Suppose a typewriter has 50 keys and the word you want to type is "banana". When inputting randomly, the probability of inputting the first letter "b" is 1/50, and the probability of inputting the second letter "a" is 1/50. Because the events are independent, the probability of entering the word "banana" at the beginning is:
(1/50) × (1/50 )× (1/50 )× (1/50 )× (1/50) = Similarly, the probability of continuing to type "banana" is also high.
So, in the given six letters, the probability of not entering "banana" is 1? ( 1/50)6。 Because each paragraph (6 letters) is independent, the probability Xn of not inputting "banana" in n consecutive paragraphs is:
The larger n is, the smaller Xn is. When n is equal to 1 million, Xn is about 0.9999 (the probability of not inputting "banana" is 99.99%); But when n is equal to 1000 billion, Xn is about 0.53 (the probability of not inputting "banana" is 53%); Xn is about 0.00 17 when n = 1000 billion (the probability of not inputting "banana" is 0.17%); When n tends to infinity, Xn tends to zero. In other words, as long as N is made large enough, Xn can be made small enough.
The same argument can also show that at least one of the infinite monkeys can only type a specific article. Here Xn = (1? (1/50)6)n, where Xn represents the probability that the first n monkeys never hit bananas once. When we have10 billion monkeys, this probability decreases to 0. 17%. As the number of monkeys N tends to infinity, the probability Xn of not playing bananas tends to zero.

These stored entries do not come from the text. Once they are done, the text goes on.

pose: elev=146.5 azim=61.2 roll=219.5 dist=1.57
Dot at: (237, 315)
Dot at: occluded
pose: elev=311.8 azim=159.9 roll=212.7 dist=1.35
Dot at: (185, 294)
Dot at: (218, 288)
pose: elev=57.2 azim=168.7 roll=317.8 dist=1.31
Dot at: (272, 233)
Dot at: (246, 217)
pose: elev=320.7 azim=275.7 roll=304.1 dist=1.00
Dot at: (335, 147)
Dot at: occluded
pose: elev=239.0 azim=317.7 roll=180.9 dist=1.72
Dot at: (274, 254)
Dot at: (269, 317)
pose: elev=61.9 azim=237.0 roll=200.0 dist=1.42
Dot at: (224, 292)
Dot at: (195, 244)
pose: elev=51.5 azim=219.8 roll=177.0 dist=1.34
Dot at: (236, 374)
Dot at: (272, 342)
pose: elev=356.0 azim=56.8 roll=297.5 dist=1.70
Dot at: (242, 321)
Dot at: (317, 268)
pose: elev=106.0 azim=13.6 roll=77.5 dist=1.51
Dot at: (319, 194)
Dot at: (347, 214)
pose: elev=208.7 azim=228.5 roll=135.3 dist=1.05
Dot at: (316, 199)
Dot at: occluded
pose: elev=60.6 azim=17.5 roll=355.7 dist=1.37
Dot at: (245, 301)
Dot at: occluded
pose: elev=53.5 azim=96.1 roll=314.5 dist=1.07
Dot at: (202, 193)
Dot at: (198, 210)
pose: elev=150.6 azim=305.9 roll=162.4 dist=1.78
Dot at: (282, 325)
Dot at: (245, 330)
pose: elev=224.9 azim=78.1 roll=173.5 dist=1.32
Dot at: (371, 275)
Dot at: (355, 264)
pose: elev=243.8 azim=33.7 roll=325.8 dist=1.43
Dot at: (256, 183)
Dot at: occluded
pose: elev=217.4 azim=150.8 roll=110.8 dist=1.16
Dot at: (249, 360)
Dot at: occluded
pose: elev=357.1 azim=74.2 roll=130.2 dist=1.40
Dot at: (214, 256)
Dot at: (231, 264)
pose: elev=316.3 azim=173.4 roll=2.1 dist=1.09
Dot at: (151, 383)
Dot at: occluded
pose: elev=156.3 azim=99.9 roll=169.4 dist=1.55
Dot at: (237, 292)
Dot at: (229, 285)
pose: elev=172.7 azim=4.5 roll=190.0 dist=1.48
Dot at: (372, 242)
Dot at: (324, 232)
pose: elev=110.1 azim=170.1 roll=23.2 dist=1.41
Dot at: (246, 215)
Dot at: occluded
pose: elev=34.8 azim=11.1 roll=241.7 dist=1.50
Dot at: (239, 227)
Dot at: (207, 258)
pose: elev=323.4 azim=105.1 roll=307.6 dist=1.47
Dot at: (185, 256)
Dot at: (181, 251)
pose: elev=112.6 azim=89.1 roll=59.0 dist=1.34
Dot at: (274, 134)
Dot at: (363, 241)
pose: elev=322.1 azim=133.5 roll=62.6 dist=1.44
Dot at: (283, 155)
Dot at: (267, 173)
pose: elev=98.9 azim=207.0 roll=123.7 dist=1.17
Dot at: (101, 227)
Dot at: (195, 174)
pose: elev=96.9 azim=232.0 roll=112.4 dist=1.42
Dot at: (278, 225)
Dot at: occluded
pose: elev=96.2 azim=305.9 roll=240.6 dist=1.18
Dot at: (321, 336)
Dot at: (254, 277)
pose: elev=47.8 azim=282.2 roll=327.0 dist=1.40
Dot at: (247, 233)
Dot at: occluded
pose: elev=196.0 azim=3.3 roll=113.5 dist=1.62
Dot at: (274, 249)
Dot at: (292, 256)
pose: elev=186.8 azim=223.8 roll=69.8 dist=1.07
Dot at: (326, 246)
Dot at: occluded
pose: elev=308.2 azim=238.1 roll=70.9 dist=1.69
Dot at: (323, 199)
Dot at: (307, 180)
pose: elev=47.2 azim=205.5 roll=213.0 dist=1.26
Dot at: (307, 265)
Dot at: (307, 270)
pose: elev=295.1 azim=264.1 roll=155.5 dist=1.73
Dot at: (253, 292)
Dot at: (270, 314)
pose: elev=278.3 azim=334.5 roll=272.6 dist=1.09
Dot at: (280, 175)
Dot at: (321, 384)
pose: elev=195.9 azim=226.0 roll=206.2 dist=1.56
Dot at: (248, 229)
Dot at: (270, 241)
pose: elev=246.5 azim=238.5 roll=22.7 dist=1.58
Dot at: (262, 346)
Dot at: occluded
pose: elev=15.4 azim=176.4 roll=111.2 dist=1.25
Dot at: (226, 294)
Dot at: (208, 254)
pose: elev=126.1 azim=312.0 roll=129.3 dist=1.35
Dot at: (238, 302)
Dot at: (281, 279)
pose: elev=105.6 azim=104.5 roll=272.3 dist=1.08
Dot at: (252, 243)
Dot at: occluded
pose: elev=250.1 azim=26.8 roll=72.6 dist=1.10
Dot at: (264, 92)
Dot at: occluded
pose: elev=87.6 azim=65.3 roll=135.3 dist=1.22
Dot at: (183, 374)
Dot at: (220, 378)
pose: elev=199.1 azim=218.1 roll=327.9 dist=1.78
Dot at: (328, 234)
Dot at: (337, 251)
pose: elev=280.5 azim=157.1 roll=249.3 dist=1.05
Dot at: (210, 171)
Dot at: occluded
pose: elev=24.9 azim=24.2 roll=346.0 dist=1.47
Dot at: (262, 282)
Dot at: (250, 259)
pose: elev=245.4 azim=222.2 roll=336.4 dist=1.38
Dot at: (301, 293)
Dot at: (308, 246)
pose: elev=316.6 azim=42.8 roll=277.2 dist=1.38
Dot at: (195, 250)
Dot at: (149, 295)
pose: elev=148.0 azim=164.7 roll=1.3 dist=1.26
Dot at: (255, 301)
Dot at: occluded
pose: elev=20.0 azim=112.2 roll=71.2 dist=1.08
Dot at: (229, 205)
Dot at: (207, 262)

However, when there is only limited time and limited monkeys, the conclusion is quite different. If we have monkeys with the same number of elementary particles in the Hubble volume, about 10 80, and type 1000 words per second, and continue to type 100 times the life length of the universe (about 10 20 seconds), the probability that monkeys can type a very thin book is close to zero. See below: Probability. The above two situations can be extended to all strings:
Given an infinite string in which each character is randomly generated, any finite string will appear as a substring (in fact, it will appear an infinite number of times). Given a sequence with an infinite number of strings of infinite length, and each character in each string is randomly generated, any finite string will appear at the beginning of some strings (actually, the beginning of an infinite number of strings). For the second theorem, suppose Ek a given string appears at the beginning of the kth string. The probability p of this event is fixed and not zero, and Ek is independent, so:
The probability that the event Ek occurs infinitely many times is 1. The first theorem can be treated in a similar way. Firstly, an infinitely long string is divided so that the length of each segment is the same as the given string, and then Ek is an event with k segments equal to the given string. Excluding punctuation, spaces and case, the probability that the first letter typed by the monkey is the same as that in Hamlet is one in 26, and the probability that the first two letters are the same is one in 676 (that is, 26 times 26). Because the probability explodes exponentially, the probability that the first 20 letters are the same is 26 to the negative 20th power! (The probability that the typed word is -29 power 5.02* 10 is the same as all the texts in Hamlet is reduced beyond people's imagination. The whole hamlet is about 130000 letters. Although there is a one-to-one probability of 3.4× 10 183946 to type all the texts at once, the average number of letters to be entered before typing the texts is 3.4× 10 183946, or including punctuation, 4.4×/kloc-0.
Even if Hubble is full of monkeys who keep typing, the probability of producing a Hamlet is still less than one in 10 183800.